Evaluation Datasets¶
Datasets are collections of messages that serve as the foundation for running evaluations.
Each dataset contains messages with the following structure:
- Input: The human message or prompt (required)
- Output: The expected AI response (required)
- Context: Additional metadata and context variables that can later be accessed in the evaluators (optional)
- History: Previous conversation messages for context (optional)
Managing Datasets¶
Datasets can be created by cloning an existing session, manually created in the UI, or uploaded with a CSV.
Cloning a session¶
When cloning a session, dataset messages are created automatically from messages from past conversations, including chat history and metadata. Selecting multiple sessions from the list will clone all the message from those sessions. Selecting "filtered messages" will only clone the messages that match the filter parameters. Selecting "All messages" will clone all the messages in that session.
Messages that are cloned from a session will be "connected" to their actual message in OCS, and you will be able to follow links back to their original conversation when viewing the output of an evaluator. However, modifying or updating a cloned message will break this link.
Manually creating a dataset¶
Messages can be manually added in the UI. You must enter a Human Message, an AI response, and optionally the history for this message and any context.
History must be entered as a new-line separated list of messages prepended with either user:
or assistant:
. For example:
user: Hello, how are you?
assistant: I am doing well, thank you for asking. How can I help you?
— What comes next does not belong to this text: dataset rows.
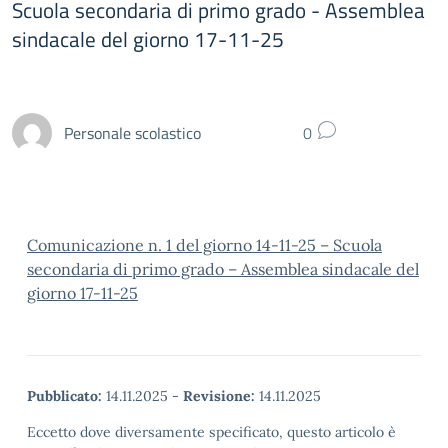
Scuola secondaria di primo grado - Assemblea
sindacale del giorno 17-11-25
Personale scolastico
0
Comunicazione n. 1 del giorno 14-11-25 – Scuola
secondaria di primo grado – Assemblea sindacale del
giorno 17-11-25
Pubblicato:
14.11.2025
-
Revisione:
14.11.2025
Eccetto dove diversamente specificato, questo articolo è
user: Please tell me the time.
assistant: It is currently 12:05 PM in Ankara.
CSV Upload¶
A CSV can also be uploaded to populate the dataset. There should be columns for human messages, ai responses, and any context data.
An example structure for this csv might be:
Human Message | AI Response | Datetime | History |
---|---|---|---|
What's the weather like? | I don't have access to weather data | 2024-03-15T10:30:00Z | user: Hello assistant: Hi there! user: How are you? assistant: I'm doing well! |
Tell me a joke | Why don't scientists trust atoms? Because they make up everything! | 2024-03-15T10:32:00Z | user: What's the weather like? assistant: I don't have access to weather data |
What is 2+2? | 2+2 equals 4 | 2024-03-15T10:35:00Z |
CSV History¶
When uploading a CSV, you can populate the history automatically from previous messages, or add it as a separate column.
Adding the history automatically assumes the CSV is the transcript of a single conversation, in chronological order.